Pakistan: giovane cristiana sequestrata, costretta a convertirsi all’islam e a
sposare un musulmano
Rapita da un giovane musulmano, costretta con la forza a sposarlo dopo essere stata
obbligata a convertirsi all’islam. È successo di nuovo di Pakistan dove si registra
un crescente tasso di violenze anticristiane. La vittima, Farah Hatim, 24enne originaria
di Rahim Yar Khan, città nel sud del Punjab, era iscritta ad un corso per infermiera
professionale allo Sheikh Zaid Medical College e svolgeva il tirocinio nel reparto
di ortopedia. Secondo quanto riporta l'agenzia AsiaNews, lo scorso 8 maggio, attorno
alle 7 del mattino, è stata rapita mentre attraversava il parco Jinnah, poco distante
dall’istituto medico, per recarsi al lavoro. L’autore del sequestro è Zeehan Iliyas,
un giovane musulmano impiegato come fattorino presso la filiale locale della United
Bank Limited. Con l’aiuto di due fratelli, il ragazzo ha prelevato la giovane, intimandole
di convertirsi all’islam e sposarlo. Il tutto è avvenuto nell’indifferenza della polizia
che – incurante delle denunce alla magistratura – non ha arrestato il colpevole e
i suoi complici.
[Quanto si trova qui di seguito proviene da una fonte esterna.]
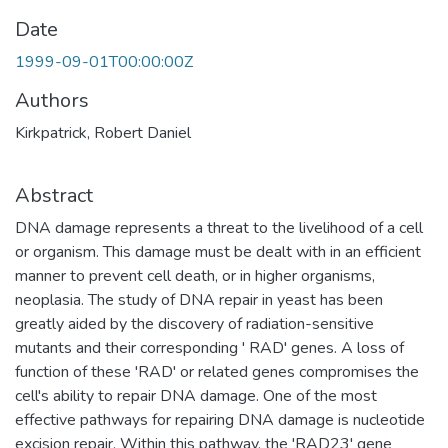
Date
1999-09-01T00:00:00Z
Authors
Kirkpatrick, Robert Daniel
Abstract
DNA damage represents a threat to the livelihood of a cell
or organism. This damage must be dealt with in an efficient
manner to prevent cell death, or in higher organisms,
neoplasia. The study of DNA repair in yeast has been
greatly aided by the discovery of radiation-sensitive
mutants and their corresponding ' RAD' genes. A loss of
function of these 'RAD' or related genes compromises the
cell's ability to repair DNA damage. One of the most
effective pathways for repairing DNA damage is nucleotide
excision repair. Within this pathway, the 'RAD23' gene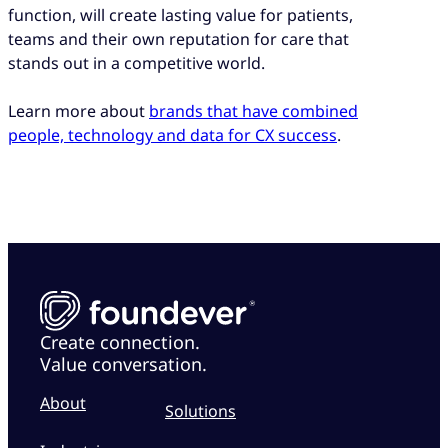
function, will create lasting value for patients,
teams and their own reputation for care that
stands out in a competitive world.
Learn more about
brands that have combined
people, technology and data for CX success
.
Create connection.
Value conversation.
About
Solutions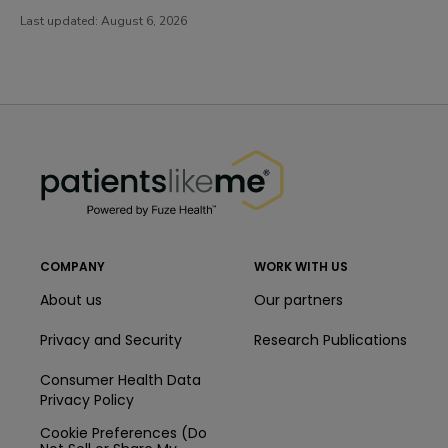
Last updated:
August 6, 2026
PatientsLikeMe ®
PatientsLikeMe ®
COMPANY
WORK WITH US
About us
Our partners
Privacy and Security
Research Publications
Consumer Health Data
Privacy Policy
Cookie Preferences (Do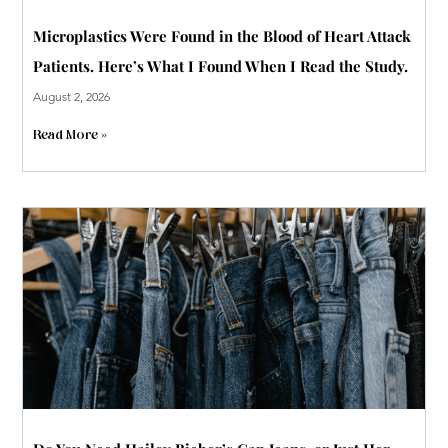
Microplastics Were Found in the Blood of Heart Attack
Patients. Here’s What I Found When I Read the Study.
August 2, 2026
Read More »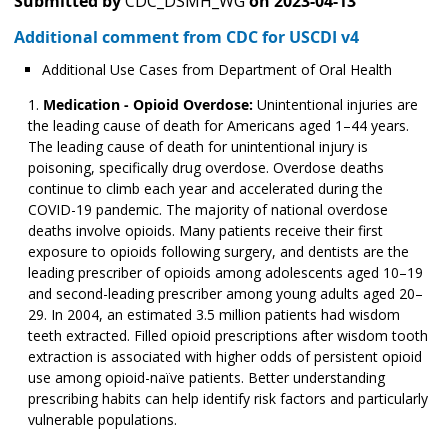
Submitted by
CDC_DSMH_WG
on
2023-04-13
Additional comment from CDC for USCDI v4
Additional Use Cases from Department of Oral Health
Medication - Opioid Overdose:
Unintentional injuries are
the leading cause of death for Americans aged 1–44 years.
The leading cause of death for unintentional injury is
poisoning, specifically drug overdose. Overdose deaths
continue to climb each year and accelerated during the
COVID-19 pandemic. The majority of national overdose
deaths involve opioids. Many patients receive their first
exposure to opioids following surgery, and dentists are the
leading prescriber of opioids among adolescents aged 10­­–19
and second-leading prescriber among young adults aged 20–
29. In 2004, an estimated 3.5 million patients had wisdom
teeth extracted. Filled opioid prescriptions after wisdom tooth
extraction is associated with higher odds of persistent opioid
use among opioid-naïve patients. Better understanding
prescribing habits can help identify risk factors and particularly
vulnerable populations.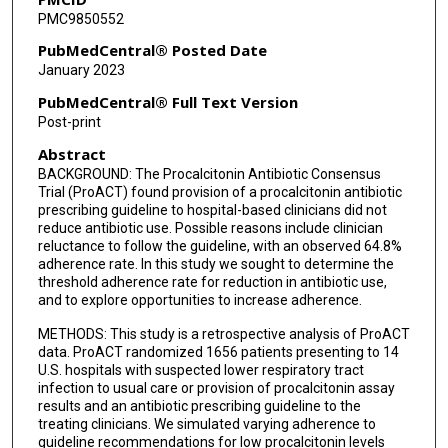
PMC9850552
PubMedCentral® Posted Date
January 2023
PubMedCentral® Full Text Version
Post-print
Abstract
BACKGROUND: The Procalcitonin Antibiotic Consensus
Trial (ProACT) found provision of a procalcitonin antibiotic
prescribing guideline to hospital-based clinicians did not
reduce antibiotic use. Possible reasons include clinician
reluctance to follow the guideline, with an observed 64.8%
adherence rate. In this study we sought to determine the
threshold adherence rate for reduction in antibiotic use,
and to explore opportunities to increase adherence.
METHODS: This study is a retrospective analysis of ProACT
data. ProACT randomized 1656 patients presenting to 14
U.S. hospitals with suspected lower respiratory tract
infection to usual care or provision of procalcitonin assay
results and an antibiotic prescribing guideline to the
treating clinicians. We simulated varying adherence to
guideline recommendations for low procalcitonin levels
La famiglia ha quindi avviato una battaglia legale per liberarla,
ma la giovane infermiera resta tutt’ora nelle mani dei sequestratori. All’indomani
del rapimento è scattata la solidarietà della comunità cristiana locale, che ha iniziato
manifestazioni di protesta per l’atto di violenza contro la giovane e la connivenza
delle forze dell’ordine. In un primo momento la polizia ha cercato di sedare i dimostranti
con la forza poi, grazie all’intervento del Commissario capo, hanno accolto la denuncia
e avviato le indagini. Tuttavia, i sequestratori di Farah Hatim hanno avuto a disposizione
il tempo necessario per costringere la giovane a recarsi al distretto federale e –
dietro minacce – testimoniare la conversione all’islam e il consenso alle nozze con
Zeehan Iliyas. Il giudice ha accertato come “valida” la dichiarazione evitando di
approfondire i motivi delle ferite che presentava sul corpo. Il legale della famiglia
Hatim denuncia vizi procedurali. Quando si compie una dichiarazione davanti al giudice,
spiega ad AsiaNews Zahid Hussain, il teste resta solo e viene approfondita la spontaneità
delle parole. “In questo caso – aggiunge – l’aula era piena di persone, che hanno
partecipato attivamente al sequestro e all’assalto. Tutto questo mostra che è stata
costretta a fare quelle dichiarazioni”. Il 10 maggio la famiglia ha presentato una
seconda denuncia, ma a tutt’oggi la polizia non ha perseguito alcun colpevole. Padre
Sohail John, sacerdote di una parrocchia a Rahim Yar Khan, parla di “triste episodio”
e aggiunge: “Condanniamo con forza il sequestro e le conversioni forzate. Siamo delusi
dalle autorità locali” e il governo del Punjab “ha fallito nel compito di tutela delle
minoranze , perché protegge i colpevoli e li incoraggia a compiere crimini”. (M.G.)